Figure 1: Filelight (click to enlarge)


baobab


Figure 2: Baobab (click to enlarge)

A disk usage analyzer is a tool to conveniently find out how much hard disk space different directories and files are taking up. It combines the effectiveness of the Unix du (if you never used it, stop here and do a man du in your command line immediately. If you do not know what that “command line” thingie is, whip yourself in the back repeatedly), with the convenience of a visual clue of how large directories are compared to one another.

From the two DUAs I mention, I largely prefer Filelight, for some reasons:

1 – When I want to open a terminal in a location chosen from the DUA window, with Baobab it’s two clicks away: “Open file manager here”, then “Open terminal here” in the file manager. With Filelight, it’s just one click: “open terminal here”. Plus Filelight has a handy locator bar at the top, showing the full path to the current location (useful to copy-and-paste with the mouse to an already open terminal).

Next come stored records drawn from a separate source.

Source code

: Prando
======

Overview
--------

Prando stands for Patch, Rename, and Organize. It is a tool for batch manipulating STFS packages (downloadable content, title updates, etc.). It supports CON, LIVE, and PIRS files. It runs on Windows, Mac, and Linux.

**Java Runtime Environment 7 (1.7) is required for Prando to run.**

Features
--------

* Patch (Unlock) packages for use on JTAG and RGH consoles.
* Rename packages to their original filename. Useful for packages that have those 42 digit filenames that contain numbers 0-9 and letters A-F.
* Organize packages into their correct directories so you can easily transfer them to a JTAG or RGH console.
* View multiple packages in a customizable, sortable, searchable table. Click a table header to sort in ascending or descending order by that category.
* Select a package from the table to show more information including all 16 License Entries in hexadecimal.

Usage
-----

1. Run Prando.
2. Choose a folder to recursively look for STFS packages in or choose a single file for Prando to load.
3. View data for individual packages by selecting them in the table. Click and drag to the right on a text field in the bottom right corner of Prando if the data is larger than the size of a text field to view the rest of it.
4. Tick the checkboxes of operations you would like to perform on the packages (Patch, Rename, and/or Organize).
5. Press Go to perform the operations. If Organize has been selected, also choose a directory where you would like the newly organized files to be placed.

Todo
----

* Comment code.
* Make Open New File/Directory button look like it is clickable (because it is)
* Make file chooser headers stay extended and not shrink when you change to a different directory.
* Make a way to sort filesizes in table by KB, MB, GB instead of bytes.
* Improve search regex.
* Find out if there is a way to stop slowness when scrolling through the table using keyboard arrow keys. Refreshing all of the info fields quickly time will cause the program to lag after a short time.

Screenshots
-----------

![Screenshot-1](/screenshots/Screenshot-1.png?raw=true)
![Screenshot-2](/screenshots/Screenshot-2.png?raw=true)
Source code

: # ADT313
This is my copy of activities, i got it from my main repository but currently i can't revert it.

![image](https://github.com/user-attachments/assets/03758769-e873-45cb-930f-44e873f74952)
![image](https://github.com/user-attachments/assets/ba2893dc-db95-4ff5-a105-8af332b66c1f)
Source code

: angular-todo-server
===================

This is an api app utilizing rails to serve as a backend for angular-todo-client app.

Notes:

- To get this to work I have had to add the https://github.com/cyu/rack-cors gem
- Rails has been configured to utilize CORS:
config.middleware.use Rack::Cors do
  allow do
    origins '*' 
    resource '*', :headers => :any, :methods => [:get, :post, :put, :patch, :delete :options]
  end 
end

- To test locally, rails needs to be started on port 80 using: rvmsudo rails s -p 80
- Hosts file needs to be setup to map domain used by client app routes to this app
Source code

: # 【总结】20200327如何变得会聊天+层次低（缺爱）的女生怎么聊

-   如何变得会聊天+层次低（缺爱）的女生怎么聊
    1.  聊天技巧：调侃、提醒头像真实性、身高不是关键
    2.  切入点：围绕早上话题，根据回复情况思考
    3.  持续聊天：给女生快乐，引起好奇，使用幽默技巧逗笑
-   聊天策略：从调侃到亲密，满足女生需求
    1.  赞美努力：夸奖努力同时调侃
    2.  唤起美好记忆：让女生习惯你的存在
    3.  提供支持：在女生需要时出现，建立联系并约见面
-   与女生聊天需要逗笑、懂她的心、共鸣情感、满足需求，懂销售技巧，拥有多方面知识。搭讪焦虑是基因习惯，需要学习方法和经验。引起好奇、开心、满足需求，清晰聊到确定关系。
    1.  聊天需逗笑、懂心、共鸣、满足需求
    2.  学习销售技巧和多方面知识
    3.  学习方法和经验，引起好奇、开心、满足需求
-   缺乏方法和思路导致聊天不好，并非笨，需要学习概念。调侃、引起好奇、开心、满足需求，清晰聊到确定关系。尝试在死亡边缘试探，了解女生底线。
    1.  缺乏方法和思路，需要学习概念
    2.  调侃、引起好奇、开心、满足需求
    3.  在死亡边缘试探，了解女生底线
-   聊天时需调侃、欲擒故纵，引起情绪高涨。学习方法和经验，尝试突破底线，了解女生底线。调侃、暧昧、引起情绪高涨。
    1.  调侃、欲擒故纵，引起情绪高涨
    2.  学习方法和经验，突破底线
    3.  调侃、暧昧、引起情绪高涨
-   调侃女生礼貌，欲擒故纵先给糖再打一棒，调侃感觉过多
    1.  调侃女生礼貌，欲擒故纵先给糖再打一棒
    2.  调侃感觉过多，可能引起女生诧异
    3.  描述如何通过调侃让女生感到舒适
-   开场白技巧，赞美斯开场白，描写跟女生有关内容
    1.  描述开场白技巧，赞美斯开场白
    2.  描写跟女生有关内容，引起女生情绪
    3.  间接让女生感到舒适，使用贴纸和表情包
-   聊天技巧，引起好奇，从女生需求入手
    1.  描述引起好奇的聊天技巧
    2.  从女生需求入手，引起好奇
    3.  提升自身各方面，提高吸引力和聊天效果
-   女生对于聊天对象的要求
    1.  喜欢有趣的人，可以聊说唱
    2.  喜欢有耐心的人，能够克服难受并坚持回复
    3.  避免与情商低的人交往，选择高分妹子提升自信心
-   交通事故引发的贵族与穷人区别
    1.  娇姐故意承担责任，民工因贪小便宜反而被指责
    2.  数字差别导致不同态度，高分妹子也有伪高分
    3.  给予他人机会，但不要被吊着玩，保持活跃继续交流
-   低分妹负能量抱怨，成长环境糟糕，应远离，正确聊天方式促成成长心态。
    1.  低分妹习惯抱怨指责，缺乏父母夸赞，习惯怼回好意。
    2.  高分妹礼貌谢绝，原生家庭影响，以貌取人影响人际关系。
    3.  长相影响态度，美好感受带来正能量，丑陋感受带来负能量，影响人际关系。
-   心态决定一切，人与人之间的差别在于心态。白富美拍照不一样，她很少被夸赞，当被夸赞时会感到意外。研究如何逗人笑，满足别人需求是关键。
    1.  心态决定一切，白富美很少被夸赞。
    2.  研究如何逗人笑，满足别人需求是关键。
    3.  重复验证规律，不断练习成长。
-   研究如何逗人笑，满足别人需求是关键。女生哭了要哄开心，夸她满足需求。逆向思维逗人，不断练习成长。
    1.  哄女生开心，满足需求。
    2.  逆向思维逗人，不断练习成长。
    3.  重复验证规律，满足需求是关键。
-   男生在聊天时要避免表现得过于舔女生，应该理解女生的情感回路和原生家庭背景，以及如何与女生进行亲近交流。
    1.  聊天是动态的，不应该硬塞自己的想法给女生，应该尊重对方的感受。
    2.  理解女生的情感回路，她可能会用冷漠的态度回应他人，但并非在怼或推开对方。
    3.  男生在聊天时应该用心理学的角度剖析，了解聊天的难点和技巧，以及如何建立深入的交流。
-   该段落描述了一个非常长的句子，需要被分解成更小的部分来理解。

2 – Filelight shows directories up to individual files. Baobab just dirs.

3 – With Filelight, navigation up and down (and back and forward) in the dir tree is a breeze (web browser-style). With Baobab, it’s a pain.

4 – The presentation is similar, but the one of Filelight is slightly nicer, with more info when the mouse is hovered over the graph.

Probably Baobab can be easily made to behave like Filelight. I just tried them both, and liked the latter better on first sight. I tried Baobab first, and I found some things lacking. When I tried Filelight, five minutes later, I just thought “These are the details Baobab was missing!”